* [GIVEN TEXT]
Hello everybody,
I've sometimes the task to analyse a string
starting from a given position, where this position
changes after each iteration. (like index() does)
As this is perl there are MTOWTDIIP but I'd like
to know the fastest.
So I used Benchmark.pm to find that out. (script attached)
Excerpt from script:
"from_start" => sub { m/\S*\s+(\S+)/; },
"re_dyn" => sub { m/^[\x00-\xff]{$pos}\S*\s+(\S+)/; },
"re_once" => sub { m/^[\x00-\xff]{$pos}\S*\s+(\S+)/o; },
"substr" => sub { substr($_,$pos) =~ m/\S*\s+(\S+)/; },
"substr_set" => sub { $tmp=substr($_,$pos); $tmp =~ m/\S*\s+(\S+)/; },
from_start is for comparision only as it should be.
re_once is for comparision too as the index can't be adjusted.
(and dynamically recompiling via eval() for changing indexes can't be fast enough)
Results:
2505792 bytes to do ...
Benchmark: timing 1000000 iterations of from_start, re_dyn, re_once, substr,
substr_set...
from_start: 1 wallclock secs ( 1.26 usr + -0.01 sys = 1.25 CPU) @ 800000.00/s
(n=1000000)
re_dyn: 9 wallclock secs ( 6.52 usr + 0.00 sys = 6.52 CPU) @ 153374.23/s
(n=1000000)
re_once: 1 wallclock secs ( 1.26 usr + 0.01 sys = 1.27 CPU) @ 787401.57/s
(n=1000000)
substr: 4 wallclock secs ( 2.36 usr + 0.02 sys = 2.38 CPU) @ 420168.07/s
(n=1000000)
substr_set: 5 wallclock secs ( 3.23 usr + 0.00 sys = 3.23 CPU) @ 309597.52/s
(n=1000000)
Rate re_dyn substr_set substr re_once from_start
re_dyn 153374/s -- -50% -63% -81% -81%
substr_set 309598/s 102% -- -26% -61% -61%
substr 420168/s 174% 36% -- -47% -47%
re_once 787402/s 413% 154% 87% -- -2%
from_start 800000/s 422% 158% 90% 2% --
So: every possibility is *much* slower than necessary!

* [ASSIGNED TASK] Reproduce the entire forum post above on benchmarking Perl pattern matches from a given string position, word for word.

* [DATA EXTRACTS]
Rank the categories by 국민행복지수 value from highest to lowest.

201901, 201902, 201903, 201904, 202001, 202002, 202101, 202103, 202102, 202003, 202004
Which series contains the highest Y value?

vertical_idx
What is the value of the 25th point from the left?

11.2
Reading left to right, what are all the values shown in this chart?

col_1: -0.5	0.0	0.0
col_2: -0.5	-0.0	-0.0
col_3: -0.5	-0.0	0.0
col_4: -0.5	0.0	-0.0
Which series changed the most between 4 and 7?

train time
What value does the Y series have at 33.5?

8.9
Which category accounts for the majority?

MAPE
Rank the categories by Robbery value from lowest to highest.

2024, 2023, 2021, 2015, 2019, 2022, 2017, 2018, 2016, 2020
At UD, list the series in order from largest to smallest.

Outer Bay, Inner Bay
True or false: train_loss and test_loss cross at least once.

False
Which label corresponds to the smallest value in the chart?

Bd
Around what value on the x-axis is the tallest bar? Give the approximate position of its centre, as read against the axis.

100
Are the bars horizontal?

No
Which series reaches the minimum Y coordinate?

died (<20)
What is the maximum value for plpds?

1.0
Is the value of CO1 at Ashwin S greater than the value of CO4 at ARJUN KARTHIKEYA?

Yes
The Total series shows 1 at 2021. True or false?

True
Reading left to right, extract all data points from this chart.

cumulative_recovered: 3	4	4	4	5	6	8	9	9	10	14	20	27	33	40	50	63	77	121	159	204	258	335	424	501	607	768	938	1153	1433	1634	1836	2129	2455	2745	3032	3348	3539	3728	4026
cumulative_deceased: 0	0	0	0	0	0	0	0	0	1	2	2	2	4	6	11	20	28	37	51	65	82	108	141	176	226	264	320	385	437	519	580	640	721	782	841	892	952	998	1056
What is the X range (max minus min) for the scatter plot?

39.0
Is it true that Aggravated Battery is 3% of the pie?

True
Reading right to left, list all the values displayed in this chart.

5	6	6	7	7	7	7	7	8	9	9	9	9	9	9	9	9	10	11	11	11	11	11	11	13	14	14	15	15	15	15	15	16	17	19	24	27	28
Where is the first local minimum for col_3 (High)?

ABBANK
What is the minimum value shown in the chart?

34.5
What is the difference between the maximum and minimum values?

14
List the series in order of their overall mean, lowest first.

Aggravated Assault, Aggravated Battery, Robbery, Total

* [OUTPUT OF THE TASK]
Hello everybody,
I've sometimes the task to analyse a string
starting from a given position, where this position
changes after each iteration. (like index() does)
As this is perl there are MTOWTDIIP but I'd like
to know the fastest.
So I used Benchmark.pm to find that out. (script attached)
Excerpt from script:
"from_start" => sub { m/\S*\s+(\S+)/; },
"re_dyn" => sub { m/^[\x00-\xff]{$pos}\S*\s+(\S+)/; },
"re_once" => sub { m/^[\x00-\xff]{$pos}\S*\s+(\S+)/o; },
"substr" => sub { substr($_,$pos) =~ m/\S*\s+(\S+)/; },
"substr_set" => sub { $tmp=substr($_,$pos); $tmp =~ m/\S*\s+(\S+)/; },
from_start is for comparision only as it should be.
re_once is for comparision too as the index can't be adjusted.
(and dynamically recompiling via eval() for changing indexes can't be fast enough)
Results:
2505792 bytes to do ...
Benchmark: timing 1000000 iterations of from_start, re_dyn, re_once, substr,
substr_set...
from_start: 1 wallclock secs ( 1.26 usr + -0.01 sys = 1.25 CPU) @ 800000.00/s
(n=1000000)
re_dyn: 9 wallclock secs ( 6.52 usr + 0.00 sys = 6.52 CPU) @ 153374.23/s
(n=1000000)
re_once: 1 wallclock secs ( 1.26 usr + 0.01 sys = 1.27 CPU) @ 787401.57/s
(n=1000000)
substr: 4 wallclock secs ( 2.36 usr + 0.02 sys = 2.38 CPU) @ 420168.07/s
(n=1000000)
substr_set: 5 wallclock secs ( 3.23 usr + 0.00 sys = 3.23 CPU) @ 309597.52/s
(n=1000000)
Rate re_dyn substr_set substr re_once from_start
re_dyn 153374/s -- -50% -63% -81% -81%
substr_set 309598/s 102% -- -26% -61% -61%
substr 420168/s 174% 36% -- -47% -47%
re_once 787402/s 413% 154% 87% -- -2%
from_start 800000/s 422% 158% 90% 2% --
So: every possibility is *much* slower than necessary!